# What this task involves:
Give again, word for word, the lines below that run from the line with "and explore innovative" through the line with "Visit our Mastodon account". Drop the pictures.

------ Data supplied

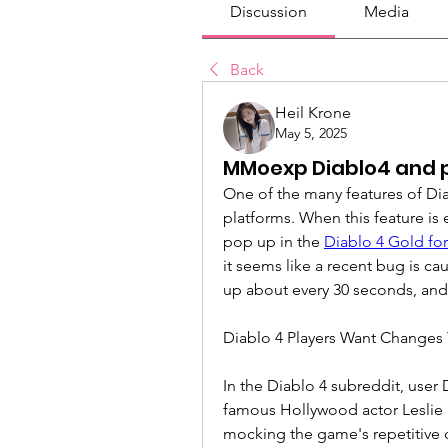
Discussion
Media
Back
Heil Krone
May 5, 2025
MMoexp Diablo4 and p
One of the many features of Dia
platforms. When this feature is 
pop up in the 
Diablo 4 Gold for
it seems like a recent bug is ca
up about every 30 seconds, and
Diablo 4 Players Want Changes 
In the Diablo 4 subreddit, use
famous Hollywood actor Leslie 
mocking the game's repetitive 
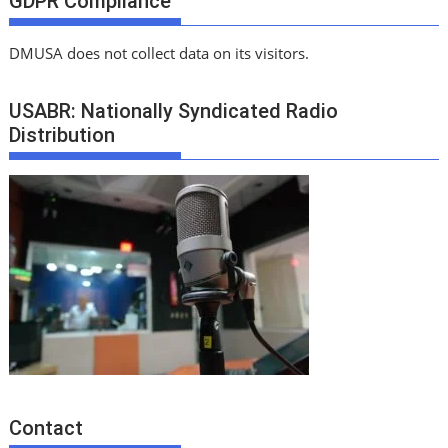
GDPR Compliance
DMUSA does not collect data on its visitors.
USABR: Nationally Syndicated Radio
Distribution
Contact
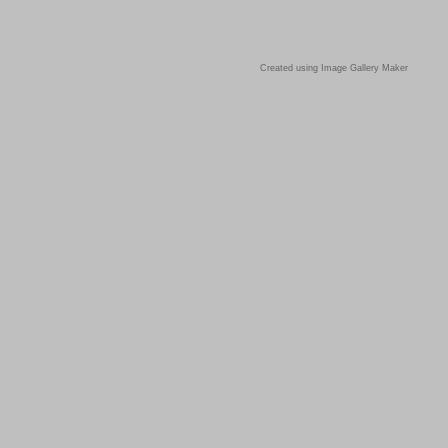
Created using Image Gallery Maker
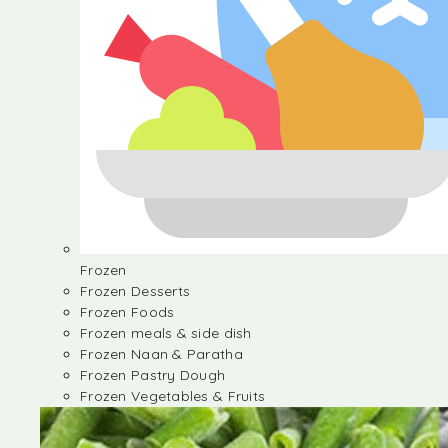
Frozen
Frozen Desserts
Frozen Foods
Frozen meals & side dish
Frozen Naan & Paratha
Frozen Pastry Dough
Frozen Vegetables & Fruits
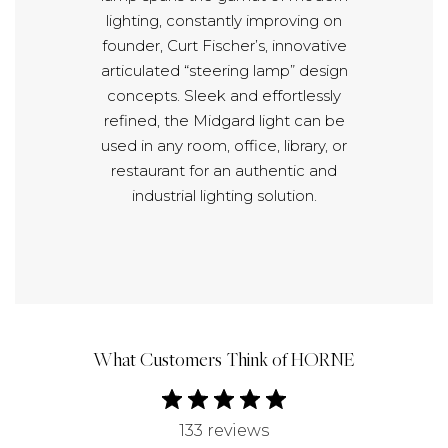
lighting, constantly improving on
founder, Curt Fischer’s, innovative
articulated “steering lamp” design
concepts. Sleek and effortlessly
refined, the Midgard light can be
used in any room, office, library, or
restaurant for an authentic and
industrial lighting solution.
What Customers Think of HORNE
133 reviews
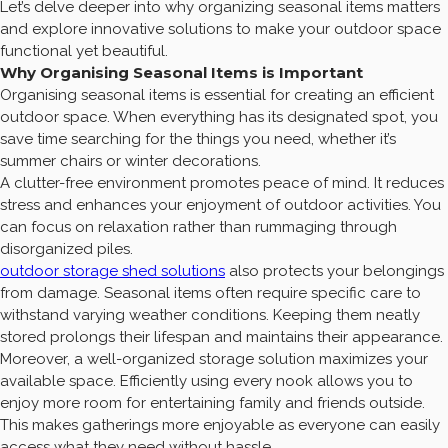
Let’s delve deeper into why organizing seasonal items matters
and explore innovative solutions to make your outdoor space
functional yet beautiful.
Why Organising Seasonal Items is Important
Organising seasonal items is essential for creating an efficient
outdoor space. When everything has its designated spot, you
save time searching for the things you need, whether it’s
summer chairs or winter decorations.
A clutter-free environment promotes peace of mind. It reduces
stress and enhances your enjoyment of outdoor activities. You
can focus on relaxation rather than rummaging through
disorganized piles.
outdoor storage shed solutions
also protects your belongings
from damage. Seasonal items often require specific care to
withstand varying weather conditions. Keeping them neatly
stored prolongs their lifespan and maintains their appearance.
Moreover, a well-organized storage solution maximizes your
available space. Efficiently using every nook allows you to
enjoy more room for entertaining family and friends outside.
This makes gatherings more enjoyable as everyone can easily
access what they need without hassle.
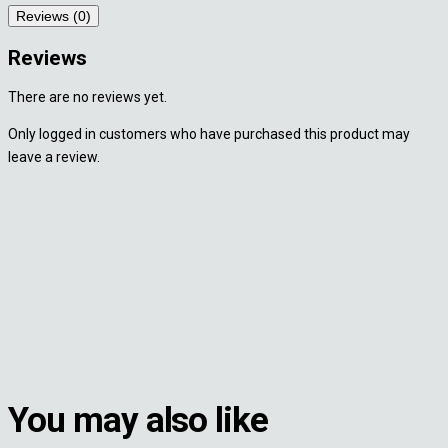
Reviews (0)
Reviews
There are no reviews yet.
Only logged in customers who have purchased this product may
leave a review.
You may also like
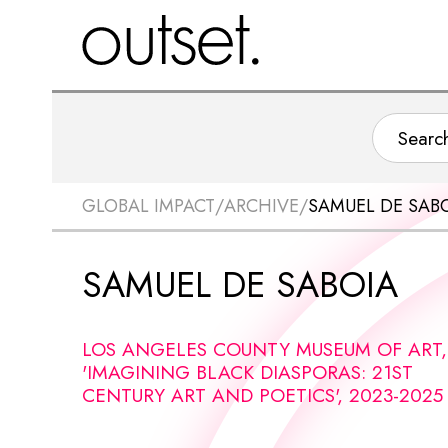
GLOBAL IMPACT
/
ARCHIVE
/
SAMUEL DE SAB
SAMUEL DE SABOIA
LOS ANGELES COUNTY MUSEUM OF ART,
'IMAGINING BLACK DIASPORAS: 21ST
CENTURY ART AND POETICS', 2023-2025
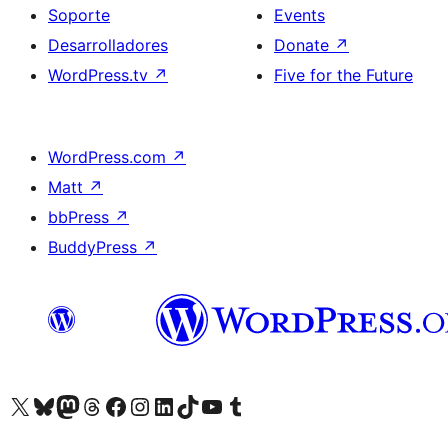
Soporte
Events
Desarrolladores
Donate
↗
WordPress.tv
↗
Five for the Future
WordPress.com
↗
Matt
↗
bbPress
↗
BuddyPress
↗
Visit our X (formerly Twitter) account
Visit our Bluesky account
Visit our Mastodon account
Visit our Threads account
Visita nuestra página de Facebook
Visita nuestra cuenta de Instagram
Visita nuestra cuenta de LinkedIn
Visit our TikTok account
Visita nuestro canal de YouTube
Visit our Tumblr account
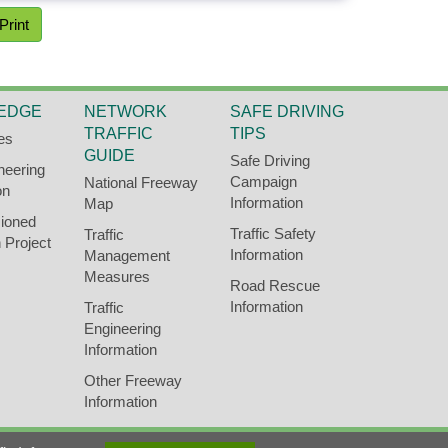
Print
EDGE
NETWORK
SAFE DRIVING
TRAFFIC
TIPS
es
GUIDE
Safe Driving
neering
Campaign
National Freeway
on
Information
Map
ioned
Traffic Safety
Traffic
 Project
Information
Management
Measures
Road Rescue
Information
Traffic
Engineering
Information
Other Freeway
Information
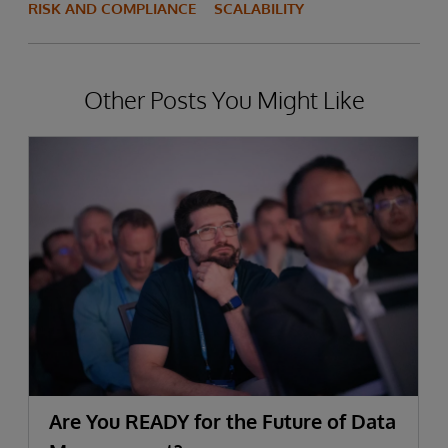
RISK AND COMPLIANCE
SCALABILITY
Other Posts You Might Like
Are You READY for the Future of Data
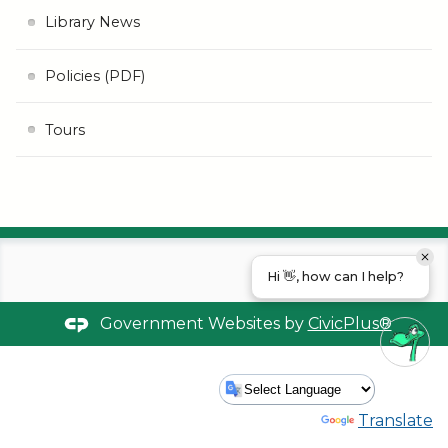
Library News
Policies (PDF)
Tours
Hi 👋, how can I help?
Government Websites by
CivicPlus®
Powered by
Translate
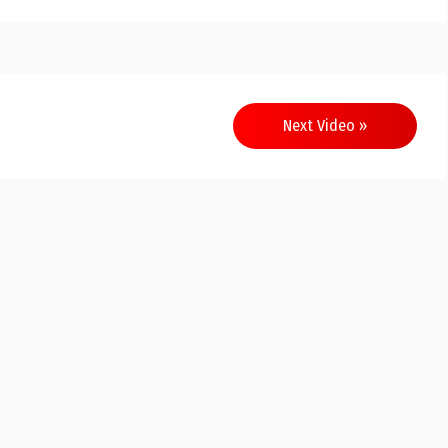
Next Video »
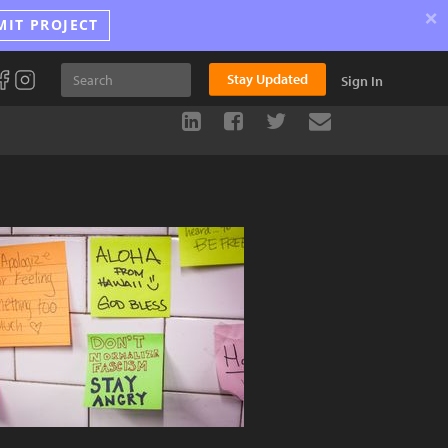
×
MIT PROJECT
Stay Updated
Sign In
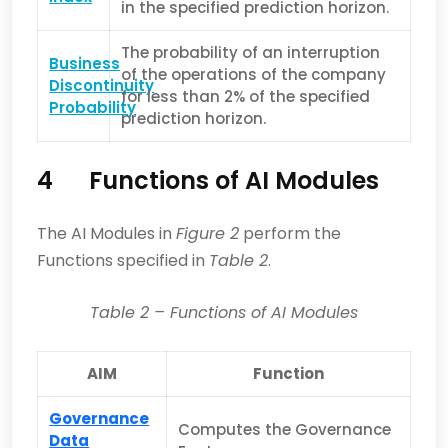
in the specified prediction horizon.
The probability of an interruption
Business
of the operations of the company
Discontinuity
for less than 2% of the specified
Probability
prediction horizon.
4
Functions of AI Modules
The AI Modules in
Figure 2
perform the
Functions specified in
Table 2
.
Table
2
– Functions of AI Modules
AIM
Function
Governance
Computes the Governance
Data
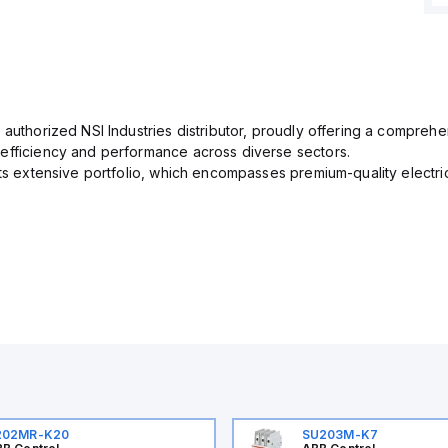
 authorized NSI Industries distributor, proudly offering a comprehe
efficiency and performance across diverse sectors.
its extensive portfolio, which encompasses premium-quality electr
202MR-K20
SU203M-K7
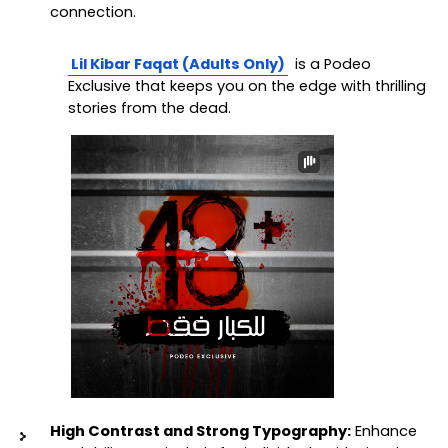
connection.
Lil Kibar Faqat (Adults Only)
 is a Podeo 
Exclusive that keeps you on the edge with thrilling 
stories from the dead.
High Contrast and Strong Typography:
 Enhance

------------

# Your solution:
and explore innovative solutions to make your outdoor space
functional yet beautiful.
Why Organising Seasonal Items is Important
Organising seasonal items is essential for creating an efficient
outdoor space. When everything has its designated spot, you
save time searching for the things you need, whether it’s
summer chairs or winter decorations.
A clutter-free environment promotes peace of mind. It reduces
stress and enhances your enjoyment of outdoor activities. You
can focus on relaxation rather than rummaging through
disorganized piles.
outdoor storage shed solutions
also protects your belongings
from damage. Seasonal items often require specific care to
withstand varying weather conditions. Keeping them neatly
stored prolongs their lifespan and maintains their appearance.
Moreover, a well-organized storage solution maximizes your
available space. Efficiently using every nook allows you to
enjoy more room for entertaining family and friends outside.
This makes gatherings more enjoyable as everyone can easily
access what they need without hassle.
Reviews (0)
Reviews
There are no reviews yet.
Only logged in customers who have purchased this product may
leave a review.
You may also like
GLOBAL IMPACT
/
ARCHIVE
/
SAMUEL DE SAB
SAMUEL DE SABOIA
LOS ANGELES COUNTY MUSEUM OF ART,
'IMAGINING BLACK DIASPORAS: 21ST
CENTURY ART AND POETICS', 2023-2025
Soporte
Events
Desarrolladores
Donate
↗
WordPress.tv
↗
Five for the Future
WordPress.com
↗
Matt
↗
bbPress
↗
BuddyPress
↗
Visit our X (formerly Twitter) account
Visit our Bluesky account
Visit our Mastodon account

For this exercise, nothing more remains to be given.